Bucketfoot All Time All-Stars

Rogers Hornsby. In 1924, "The Raja" hit .424, the highest single season batting average in the modern era. In 1922, Hornsby became the only player to ever hit over 40 home runs and bat .400 in the same season (42 HR, .401).
Batting second and playing shortstop, Honus Wagner. Much more than a rare baseball card, the "Flying Dutchman" had 15 consecutive .300 seasons. His 252 career triples are the third highest of all time.
Hitting in his customary number three slot and playing right field, George Herman "Babe" Ruth. This son-of-a bartender is the greatest baseball player that ever lived.
Batting in the clean-up spot and playing first base, Henry Louis "Lou" Gehrig. Recruited off of the Columbia University diamond, The Iron Horse smashed a record 23 grand slams. Overshadowed much of his career by the larger-than-life Ruth, Gehrig put up huge numbers, including his 1934 triple crown season .363, 49 HR's, 165 RBI.
In the five-hole, the All-Time All-Stars' left fielder, Theodore "Ted" Williams. No one has managed to hit .400 since the "Splendid Splinter" did it in 1941. A pure hitter who combined the ability to hit with power and for average. Next to Ruth, the greatest player to put on a pair of cleats.
Hitting sixth and shagging fly balls in center field, Joseph DiMaggio. Forget the 56-game hitting streak, he makes a mean cup of coffee and he went on a honeymoon with Marilyn Monroe.
Playing third base and batting seventh, Michael Jack Schmidt. "Schmitty" spent his entire career performing for--and putting up with--Phillies' fans and never shot any. He also punched out over 500 home runs.
Playing behind the plate and batting eighth, Mickey Gordon Cochrane. This Hall-of-Fame catcher directed the great Athletics staff of the early 1930's and later was play-manager of the World Series Champion 1935 Detroit Tigers. Mutt Mantle named his son after Cochrane.
The starting pitchers for the All-Time All-Stars are:
(in descending order according to votes received):
Walter Johnson. The "Big Train" was baseball's most dominant right handed pitcher--bar none.
Christy Mathewson. The "Big Six" tossed three shutouts in the 1905 World Series. Throughout his storied career, Mathewson kept his promise to his mother that he would never pitch on a Sunday.

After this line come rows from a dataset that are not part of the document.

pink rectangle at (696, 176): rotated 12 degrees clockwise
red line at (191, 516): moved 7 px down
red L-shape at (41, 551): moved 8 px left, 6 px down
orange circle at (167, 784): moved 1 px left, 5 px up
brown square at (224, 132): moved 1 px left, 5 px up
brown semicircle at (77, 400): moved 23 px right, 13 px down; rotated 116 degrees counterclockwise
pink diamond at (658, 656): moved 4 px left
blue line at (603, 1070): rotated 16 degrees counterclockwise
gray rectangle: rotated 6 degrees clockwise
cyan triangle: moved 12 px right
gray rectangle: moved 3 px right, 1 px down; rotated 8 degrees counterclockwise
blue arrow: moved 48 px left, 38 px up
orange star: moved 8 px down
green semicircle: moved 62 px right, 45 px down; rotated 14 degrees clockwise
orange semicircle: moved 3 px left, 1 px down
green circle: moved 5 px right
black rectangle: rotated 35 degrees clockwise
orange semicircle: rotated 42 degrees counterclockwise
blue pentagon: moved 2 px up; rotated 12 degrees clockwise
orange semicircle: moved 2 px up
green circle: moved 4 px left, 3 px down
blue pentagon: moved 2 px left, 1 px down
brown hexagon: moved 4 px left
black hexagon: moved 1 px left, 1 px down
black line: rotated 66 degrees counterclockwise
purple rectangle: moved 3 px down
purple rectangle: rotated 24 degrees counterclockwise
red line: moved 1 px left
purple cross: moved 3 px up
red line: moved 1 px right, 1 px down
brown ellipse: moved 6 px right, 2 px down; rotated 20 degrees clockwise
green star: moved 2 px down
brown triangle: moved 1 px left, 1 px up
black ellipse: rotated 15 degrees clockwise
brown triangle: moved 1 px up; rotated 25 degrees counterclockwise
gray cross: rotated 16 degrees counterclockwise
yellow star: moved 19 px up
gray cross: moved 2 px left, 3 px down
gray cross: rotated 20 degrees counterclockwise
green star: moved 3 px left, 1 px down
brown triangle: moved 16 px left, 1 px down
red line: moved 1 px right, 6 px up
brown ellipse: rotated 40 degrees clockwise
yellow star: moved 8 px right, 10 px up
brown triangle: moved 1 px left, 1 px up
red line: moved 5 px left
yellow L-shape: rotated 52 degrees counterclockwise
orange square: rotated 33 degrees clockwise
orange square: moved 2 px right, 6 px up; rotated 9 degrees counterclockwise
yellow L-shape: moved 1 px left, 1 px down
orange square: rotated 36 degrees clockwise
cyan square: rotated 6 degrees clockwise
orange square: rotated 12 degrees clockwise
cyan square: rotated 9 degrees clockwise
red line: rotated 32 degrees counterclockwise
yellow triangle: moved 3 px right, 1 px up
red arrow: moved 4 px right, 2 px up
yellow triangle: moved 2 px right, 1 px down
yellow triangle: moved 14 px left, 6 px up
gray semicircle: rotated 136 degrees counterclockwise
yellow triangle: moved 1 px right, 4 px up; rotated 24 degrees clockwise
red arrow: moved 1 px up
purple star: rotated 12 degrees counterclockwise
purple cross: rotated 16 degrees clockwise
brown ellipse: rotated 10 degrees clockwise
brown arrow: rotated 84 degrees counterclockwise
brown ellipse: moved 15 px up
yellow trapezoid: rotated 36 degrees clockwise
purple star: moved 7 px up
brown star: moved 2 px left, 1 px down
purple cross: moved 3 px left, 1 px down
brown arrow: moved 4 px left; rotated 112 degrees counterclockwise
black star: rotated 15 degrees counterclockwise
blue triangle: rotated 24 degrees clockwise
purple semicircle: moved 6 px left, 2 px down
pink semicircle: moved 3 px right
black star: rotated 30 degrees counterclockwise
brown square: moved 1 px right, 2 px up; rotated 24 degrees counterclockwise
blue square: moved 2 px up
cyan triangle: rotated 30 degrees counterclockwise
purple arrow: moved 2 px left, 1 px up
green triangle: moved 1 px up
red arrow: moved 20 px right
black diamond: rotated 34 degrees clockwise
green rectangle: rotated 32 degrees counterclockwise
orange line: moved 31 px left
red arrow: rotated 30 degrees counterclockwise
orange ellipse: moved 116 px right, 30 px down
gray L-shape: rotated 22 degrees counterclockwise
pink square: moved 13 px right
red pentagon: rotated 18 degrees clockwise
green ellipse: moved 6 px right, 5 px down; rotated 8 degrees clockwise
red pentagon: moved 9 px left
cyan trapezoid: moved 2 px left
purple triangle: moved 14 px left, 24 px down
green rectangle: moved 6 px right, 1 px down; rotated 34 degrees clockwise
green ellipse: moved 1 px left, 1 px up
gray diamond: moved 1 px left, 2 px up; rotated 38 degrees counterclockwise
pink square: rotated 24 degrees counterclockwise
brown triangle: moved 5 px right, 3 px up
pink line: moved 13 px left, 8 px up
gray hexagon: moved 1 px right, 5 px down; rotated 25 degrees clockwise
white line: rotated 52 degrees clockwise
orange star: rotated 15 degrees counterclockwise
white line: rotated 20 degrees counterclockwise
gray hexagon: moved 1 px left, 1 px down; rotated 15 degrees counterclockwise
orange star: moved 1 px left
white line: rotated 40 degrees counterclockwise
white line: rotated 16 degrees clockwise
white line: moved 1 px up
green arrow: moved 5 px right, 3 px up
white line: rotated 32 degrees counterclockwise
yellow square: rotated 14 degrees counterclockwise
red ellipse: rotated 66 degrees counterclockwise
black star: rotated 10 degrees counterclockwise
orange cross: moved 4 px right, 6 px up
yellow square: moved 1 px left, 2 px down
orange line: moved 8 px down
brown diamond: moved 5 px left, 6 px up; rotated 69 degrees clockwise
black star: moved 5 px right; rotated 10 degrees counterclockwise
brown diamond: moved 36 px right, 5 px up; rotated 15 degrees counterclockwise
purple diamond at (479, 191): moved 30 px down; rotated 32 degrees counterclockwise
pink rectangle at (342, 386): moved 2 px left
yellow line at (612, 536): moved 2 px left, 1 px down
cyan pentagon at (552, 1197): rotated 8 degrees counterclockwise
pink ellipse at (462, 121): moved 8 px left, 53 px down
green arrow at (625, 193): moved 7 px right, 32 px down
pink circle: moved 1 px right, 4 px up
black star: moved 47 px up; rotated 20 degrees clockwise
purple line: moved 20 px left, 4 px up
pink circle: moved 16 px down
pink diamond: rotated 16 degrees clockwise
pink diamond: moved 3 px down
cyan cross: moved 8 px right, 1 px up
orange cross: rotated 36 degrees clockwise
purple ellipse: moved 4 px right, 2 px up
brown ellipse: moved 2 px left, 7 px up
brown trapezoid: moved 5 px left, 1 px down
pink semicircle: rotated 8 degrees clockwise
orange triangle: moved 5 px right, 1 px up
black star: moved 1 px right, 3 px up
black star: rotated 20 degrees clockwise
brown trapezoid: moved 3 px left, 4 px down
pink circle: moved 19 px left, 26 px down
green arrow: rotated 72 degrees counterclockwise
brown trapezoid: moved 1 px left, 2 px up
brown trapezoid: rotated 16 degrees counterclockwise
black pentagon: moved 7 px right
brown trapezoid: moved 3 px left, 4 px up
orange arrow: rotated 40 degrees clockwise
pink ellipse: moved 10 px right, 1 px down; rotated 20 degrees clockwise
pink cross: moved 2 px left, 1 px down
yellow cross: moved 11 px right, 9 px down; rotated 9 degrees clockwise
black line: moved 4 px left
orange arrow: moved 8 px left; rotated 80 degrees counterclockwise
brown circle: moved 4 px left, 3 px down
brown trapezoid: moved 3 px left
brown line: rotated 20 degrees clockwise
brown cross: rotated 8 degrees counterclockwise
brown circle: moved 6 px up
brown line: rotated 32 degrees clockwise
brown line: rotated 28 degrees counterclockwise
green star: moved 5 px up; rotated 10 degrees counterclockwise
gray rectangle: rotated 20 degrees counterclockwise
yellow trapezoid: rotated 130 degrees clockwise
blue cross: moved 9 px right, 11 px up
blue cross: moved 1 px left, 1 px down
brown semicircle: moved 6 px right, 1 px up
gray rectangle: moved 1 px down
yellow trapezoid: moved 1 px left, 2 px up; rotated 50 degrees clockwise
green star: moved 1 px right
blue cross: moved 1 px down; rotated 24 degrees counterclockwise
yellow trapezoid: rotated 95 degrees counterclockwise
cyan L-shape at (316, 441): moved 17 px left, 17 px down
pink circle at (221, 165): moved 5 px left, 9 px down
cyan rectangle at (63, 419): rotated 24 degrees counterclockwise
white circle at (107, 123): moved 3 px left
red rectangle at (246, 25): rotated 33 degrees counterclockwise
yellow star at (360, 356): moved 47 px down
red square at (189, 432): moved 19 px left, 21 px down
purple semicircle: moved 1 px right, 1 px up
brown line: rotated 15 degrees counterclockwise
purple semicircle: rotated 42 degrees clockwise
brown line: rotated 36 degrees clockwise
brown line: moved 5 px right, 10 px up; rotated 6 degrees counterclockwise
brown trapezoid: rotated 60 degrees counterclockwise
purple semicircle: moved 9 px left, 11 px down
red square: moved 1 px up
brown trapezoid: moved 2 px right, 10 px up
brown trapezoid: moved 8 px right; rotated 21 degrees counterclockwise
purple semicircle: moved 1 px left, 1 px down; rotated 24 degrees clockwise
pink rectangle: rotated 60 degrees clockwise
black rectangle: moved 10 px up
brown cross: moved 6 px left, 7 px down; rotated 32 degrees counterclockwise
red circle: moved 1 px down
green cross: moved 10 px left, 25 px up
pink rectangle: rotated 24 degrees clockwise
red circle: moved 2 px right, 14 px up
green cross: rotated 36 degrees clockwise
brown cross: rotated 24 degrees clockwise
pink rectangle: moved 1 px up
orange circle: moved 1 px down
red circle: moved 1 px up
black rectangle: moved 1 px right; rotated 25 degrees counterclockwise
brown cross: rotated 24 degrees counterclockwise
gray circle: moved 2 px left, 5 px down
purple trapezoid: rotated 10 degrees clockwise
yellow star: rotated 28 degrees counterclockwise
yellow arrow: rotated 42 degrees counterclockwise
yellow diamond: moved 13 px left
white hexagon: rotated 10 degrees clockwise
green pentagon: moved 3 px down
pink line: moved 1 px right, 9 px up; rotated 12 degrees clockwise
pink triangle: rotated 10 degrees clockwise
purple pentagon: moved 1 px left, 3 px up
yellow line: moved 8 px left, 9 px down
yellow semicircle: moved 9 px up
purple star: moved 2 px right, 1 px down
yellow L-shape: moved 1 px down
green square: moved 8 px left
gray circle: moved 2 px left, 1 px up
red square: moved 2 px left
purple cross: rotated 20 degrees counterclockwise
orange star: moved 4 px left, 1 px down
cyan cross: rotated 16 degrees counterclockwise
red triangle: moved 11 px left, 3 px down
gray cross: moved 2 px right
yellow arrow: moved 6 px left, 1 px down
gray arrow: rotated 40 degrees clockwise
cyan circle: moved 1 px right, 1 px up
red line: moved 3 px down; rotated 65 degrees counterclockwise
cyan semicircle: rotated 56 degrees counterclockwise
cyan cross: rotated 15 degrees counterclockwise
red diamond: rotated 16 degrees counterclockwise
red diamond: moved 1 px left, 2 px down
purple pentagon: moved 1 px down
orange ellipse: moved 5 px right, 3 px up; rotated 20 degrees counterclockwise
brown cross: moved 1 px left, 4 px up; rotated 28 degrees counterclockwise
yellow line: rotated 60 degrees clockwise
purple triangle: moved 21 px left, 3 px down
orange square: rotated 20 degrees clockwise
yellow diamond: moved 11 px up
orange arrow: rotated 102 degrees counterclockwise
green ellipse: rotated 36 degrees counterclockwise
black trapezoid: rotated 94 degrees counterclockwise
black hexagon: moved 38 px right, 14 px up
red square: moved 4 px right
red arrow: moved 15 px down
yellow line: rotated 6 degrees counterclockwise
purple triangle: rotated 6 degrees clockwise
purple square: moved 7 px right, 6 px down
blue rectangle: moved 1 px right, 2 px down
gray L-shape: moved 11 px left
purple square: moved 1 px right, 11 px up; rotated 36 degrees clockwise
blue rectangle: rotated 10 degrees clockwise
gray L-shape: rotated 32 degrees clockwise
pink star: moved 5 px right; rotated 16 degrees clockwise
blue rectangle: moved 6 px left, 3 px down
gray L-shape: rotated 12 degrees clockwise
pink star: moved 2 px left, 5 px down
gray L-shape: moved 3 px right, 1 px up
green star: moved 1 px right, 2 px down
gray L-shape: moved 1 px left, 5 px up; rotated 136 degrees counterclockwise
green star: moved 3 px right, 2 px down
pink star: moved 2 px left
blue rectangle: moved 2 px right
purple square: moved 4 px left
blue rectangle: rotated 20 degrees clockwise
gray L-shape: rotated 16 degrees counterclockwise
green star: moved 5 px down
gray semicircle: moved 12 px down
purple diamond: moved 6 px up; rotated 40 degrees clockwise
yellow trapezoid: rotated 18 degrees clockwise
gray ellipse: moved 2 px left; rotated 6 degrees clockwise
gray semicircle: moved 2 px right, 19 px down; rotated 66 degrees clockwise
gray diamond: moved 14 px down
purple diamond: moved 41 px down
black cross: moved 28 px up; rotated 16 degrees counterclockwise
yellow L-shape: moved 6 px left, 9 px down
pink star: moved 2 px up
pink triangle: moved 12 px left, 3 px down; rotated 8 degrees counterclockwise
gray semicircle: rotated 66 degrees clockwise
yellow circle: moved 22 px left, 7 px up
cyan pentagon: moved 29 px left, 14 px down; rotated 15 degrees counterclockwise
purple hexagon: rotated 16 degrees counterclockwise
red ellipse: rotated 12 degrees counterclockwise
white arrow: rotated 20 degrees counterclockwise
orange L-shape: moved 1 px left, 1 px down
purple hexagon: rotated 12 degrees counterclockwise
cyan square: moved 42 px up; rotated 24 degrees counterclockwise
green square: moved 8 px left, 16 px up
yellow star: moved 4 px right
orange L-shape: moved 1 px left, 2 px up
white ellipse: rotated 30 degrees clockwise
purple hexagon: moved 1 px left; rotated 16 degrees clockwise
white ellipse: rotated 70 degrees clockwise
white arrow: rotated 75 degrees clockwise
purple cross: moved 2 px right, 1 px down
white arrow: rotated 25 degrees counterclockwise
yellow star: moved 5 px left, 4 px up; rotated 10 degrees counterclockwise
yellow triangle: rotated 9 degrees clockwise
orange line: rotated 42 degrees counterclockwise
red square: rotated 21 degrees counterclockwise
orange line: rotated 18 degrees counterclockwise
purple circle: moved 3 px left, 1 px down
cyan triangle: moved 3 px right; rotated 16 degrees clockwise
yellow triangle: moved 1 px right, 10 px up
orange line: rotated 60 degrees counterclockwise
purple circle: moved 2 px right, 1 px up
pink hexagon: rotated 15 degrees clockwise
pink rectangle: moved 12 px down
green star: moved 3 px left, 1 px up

Robert Moses "Lefty" Grove. The most dominating southpaw the game has ever seen--nine ERA titles, seven consecutive strikeout titles, seven consecutive 20-win seasons--including 31-4 in 1931, and 300 wins in only 17 seasons. He was quite simply the best pitcher of his generation.
Nolan Lynn Ryan. The career leader in strikeouts and no-hitters, Ryan became a much better pitcher as he aged. Cooperstown will get his glove but the Smithsonian Institution should get his arm. A class act.
The All-Time All-Star's closer is Dennis Eckersley. The "Eck" was practically unhittable over a five year stretch and in 1991 had more saves (48) than baserunners allowed (45). The only pitcher whose resume includes a 20-win season, no-hitter, 50-save season, Cy Young Award, Most Valuable Player Award. The manager who converted Eckersley into a reliever, Tony LaRussa, once quipped that "bringing Eckersley into a game is like picking up the phone and calling dial-a-save."